ROMA – «Non sono più procrastinabili seri interventi che aumentino dotazioni, tutele e garanzie per gli appartenenti alle Forze dell’ordine impegnati in tutti i servizi di controllo del territorio. In Italia, mese dopo mese, si consuma letteralmente un massacro di operatori della sicurezza nell’assordante e doloso silenzio generale, quasi che fosse normale, vestendo una divisa, andare a lavoro ed essere aggrediti. Sette agenti feriti ogni giorno, referti alla mano, che diventano 1.192 in soli sei mesi, i primi del 2018. E questo solo durante i controlli su strada».

Così Valter Mazzetti, Segretario Generale Fsp Polizia, Federazione Sindacale di Polizia, dopo la pubblicazione di oggi del Report dell’Osservatorio Asaps “Sbirri Pikkiati” contenente i dati relativi al primo semestre del 2018, che registra i soli attacchi fisici che hanno provocato lesioni refertate agli operatori di polizia durante i controlli su strada (escluse quindi le aggressioni avvenute nella gestione dell’Ordine pubblico e le altre non conseguenti al controllo del territorio).

«I dati relativi al primo semestre del 2018 – sottolinea Mazzetti -, resi noti oggi dall’Osservatorio Asaps, sono impressionanti, specie se si considera che è stata registrata un’impennata rispetto allo stesso periodo dello scorso anno, in particolar modo a carico degli appartenenti alla Polizia di Stato.

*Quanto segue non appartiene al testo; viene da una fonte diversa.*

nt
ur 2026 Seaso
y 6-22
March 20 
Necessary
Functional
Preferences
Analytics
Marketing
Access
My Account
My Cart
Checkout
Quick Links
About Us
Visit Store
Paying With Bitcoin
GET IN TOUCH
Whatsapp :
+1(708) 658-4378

Fare finta che questo non accada, o considerarlo ammissibile, è vergognoso. A questa ordinaria follia si deve rispondere con dotazioni serie e diffuse, a partire dal taser per tutti; passando per la predisposizione di protocolli chiari che ci mettano in condizione di difenderci senza subire assurdi processi di piazza e meno che mai procedimenti giudiziari e disciplinari; puntando con fermezza sull’inasprimento della risposta dell’ordinamento alle violenze contro le Forze dell’ordine; per giungere fino a meccanismi di tutela reale, come una totale copertura di ogni genere di spesa e la previsione di risarcimenti significativi per il ferito e per l’Amministrazione di appartenenza a carico di chi, mettendo le mani addosso a un poliziotto, compie un reato gravissimo, contro una persona e contro lo Stato, le sue leggi, le sue istituzioni».

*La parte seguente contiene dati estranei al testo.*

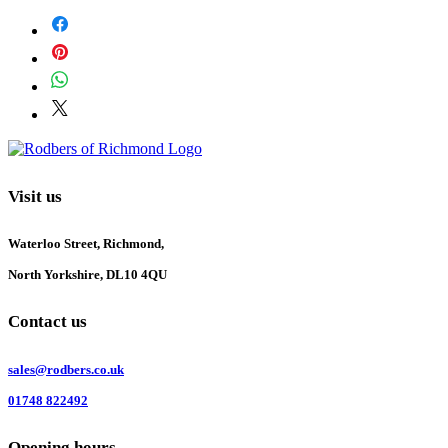
Visit us
Waterloo Street, Richmond,
North Yorkshire, DL10 4QU
Contact us
sales@rodbers.co.uk
01748 822492
Opening hours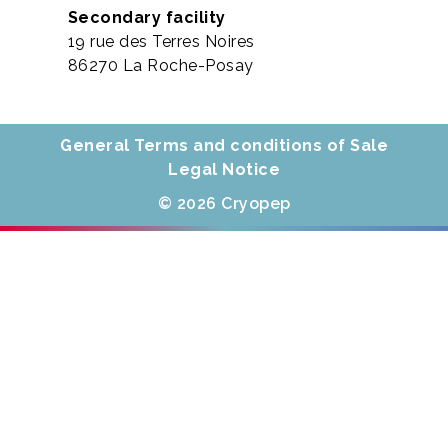
Secondary facility
19 rue des Terres Noires
86270 La Roche-Posay
General Terms and conditions of Sale
Legal Notice
© 2026 Cryopep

«La dilagante violenza contro le Forze di polizia, che pur non si arruolano per fare i buttafuori – conclude Mazzetti –, è lo specchio non solo di atteggiamenti delinquenziali sempre più tracotanti, ma purtroppo anche di una più generale e diffusa mentalità che ammette violenza generata dall’insofferenza alle norme e a chi, per dovere, le deve far rispettare. Il che, unito all’evidente tendenza di alcuni a criminalizzare sempre gli operatori della sicurezza, e a un’insufficiente sistema di tutele e garanzie indispensabili alla nostra difesa, non è degno di un paese civile che ci chiede di rischiare la vita ogni giorno per quattro spiccioli».